Just to make sure we were indeed talking about the same thing, I had someone come out to my truck and pointed to the battery in question. Did they have that one in stock? Yes they assured me. How much was it? 2,300 baht. That sounded reasonable.
I said I was going to the ATM across the street to withdraw the money. I then proceeded to turn off the engine, since with a new battery I wasn’t worried about getting started.
Five minutes later, with cash in hand I returned to see Somchai with his head under the hood, tape measure in hand. Now it turns out that they did not have the correct battery in stock, and were measuring to see if there is room to put in
a larger battery. There is plenty of room…after they take out the original battery plate, and install a larger one. This will only cost me an extra 50 baht, so I am not in the least bit perturbed. Hey, this is Thailand, and so I’m used
to going with the flow. The installation itself doesn’t cost anything, and includes giving the battery cables a good wire brushing, and a pair of anti-corrosion washers. It wasn’t long before the new battery was in place. The sound
of the truck starting with a purr was like music to my ears. I gave everyone a thumbs up and soon everyone was smiling. I thanked everyone for their excellent service and promised that I would try to steer future business their way.
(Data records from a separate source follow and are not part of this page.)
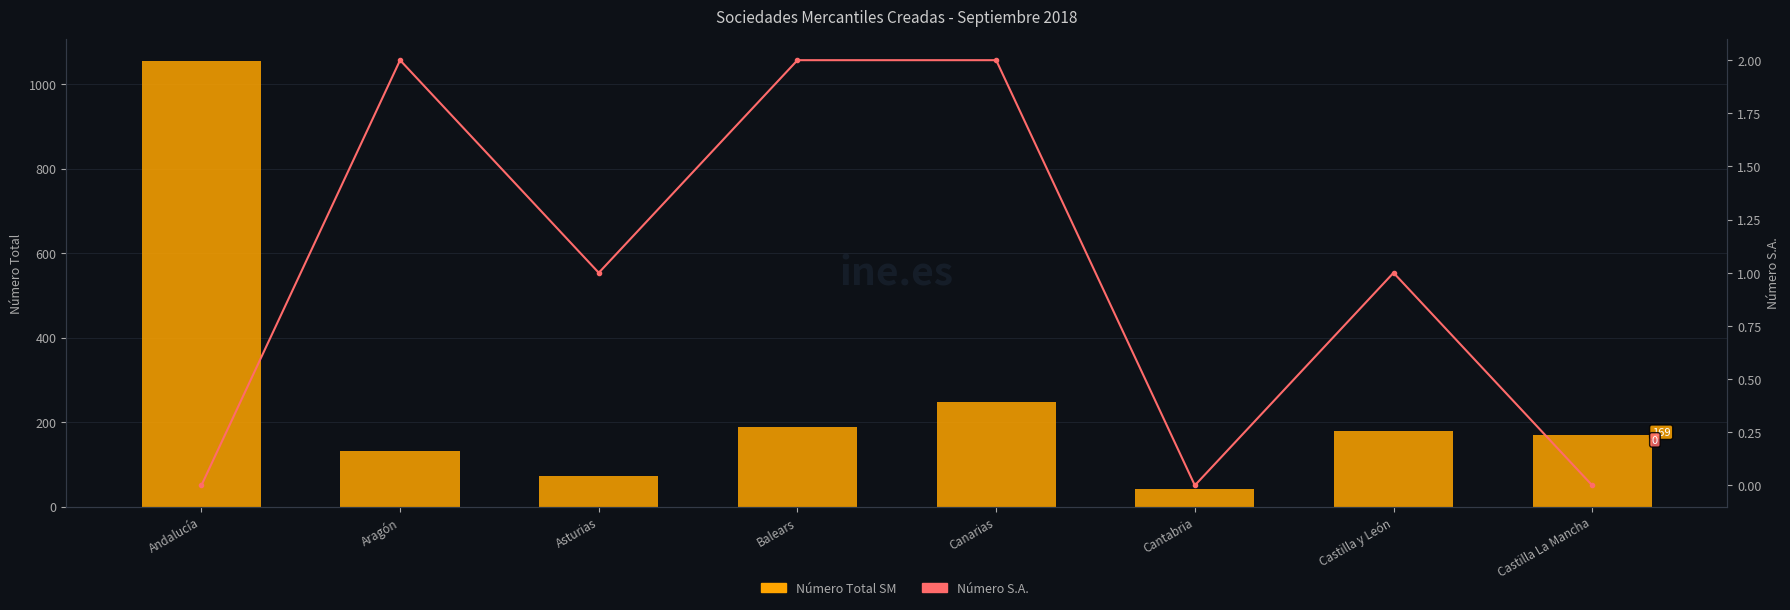

What is the average value of the Número S.A. series?

1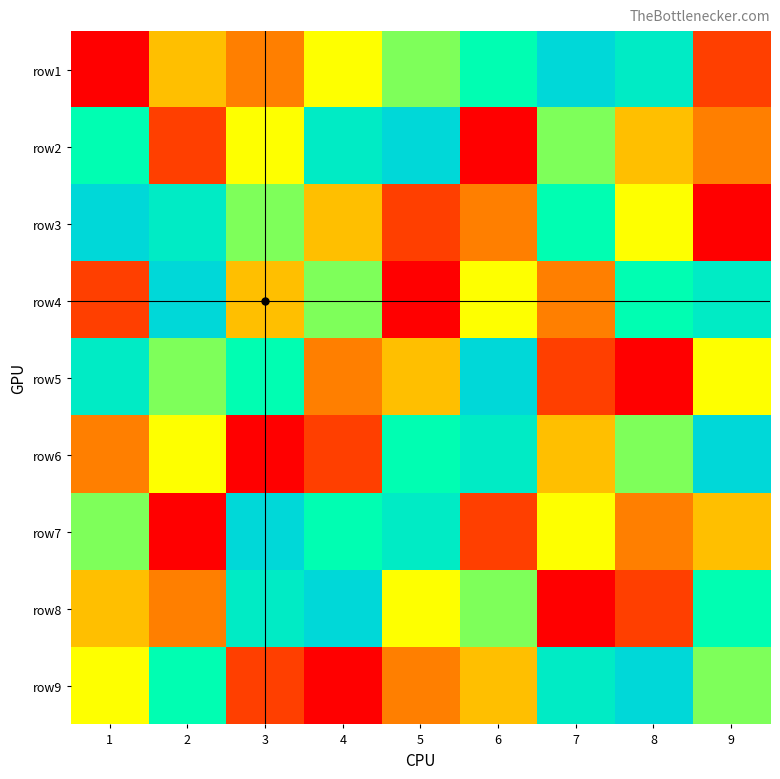

Which series changed the most between 2 and 3?

row7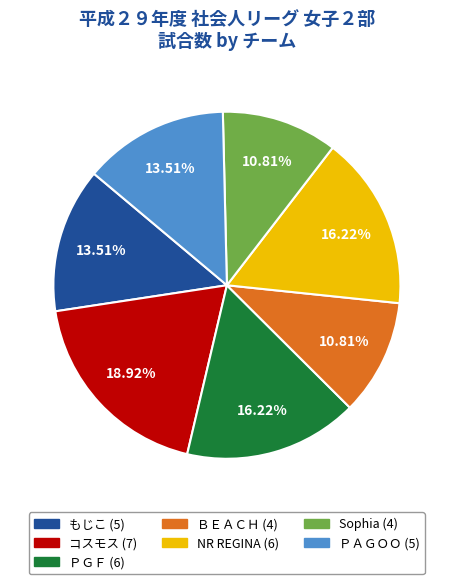

To the nearest percent, what is the difference between the largest and smallest slice percentages?

8%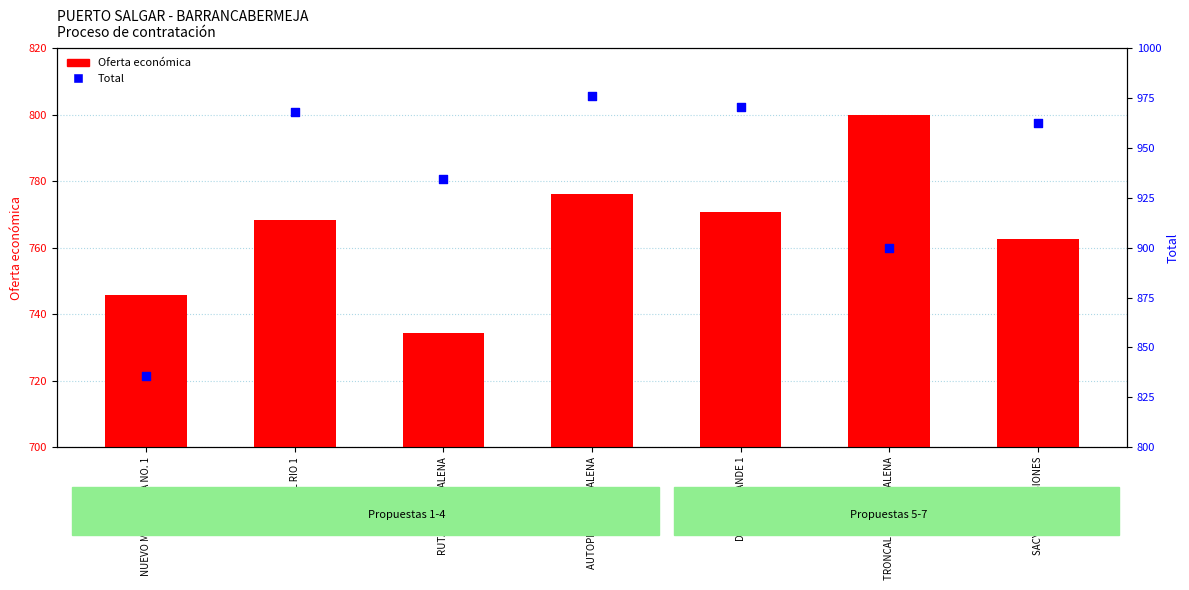

Is the value of Oferta económica at TRONCAL DEL MAGDALENA greater than the value of Total at SACYR CONCESIONES?

No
I know this story isn’t very exciting, but I thought it was worth telling. I am often critical of the shoddy service we often receive in Thailand, so I am always happy to relate positive experiences. I started out the day with a problem,
and ended the day with a problem solved. Everyone was courteous and the price was fair. It was yet another lucky day for Old Sawadee.
Funnily enough, I too found excellent services when getting the car looked at – such a shame that service in restaurants is so variable!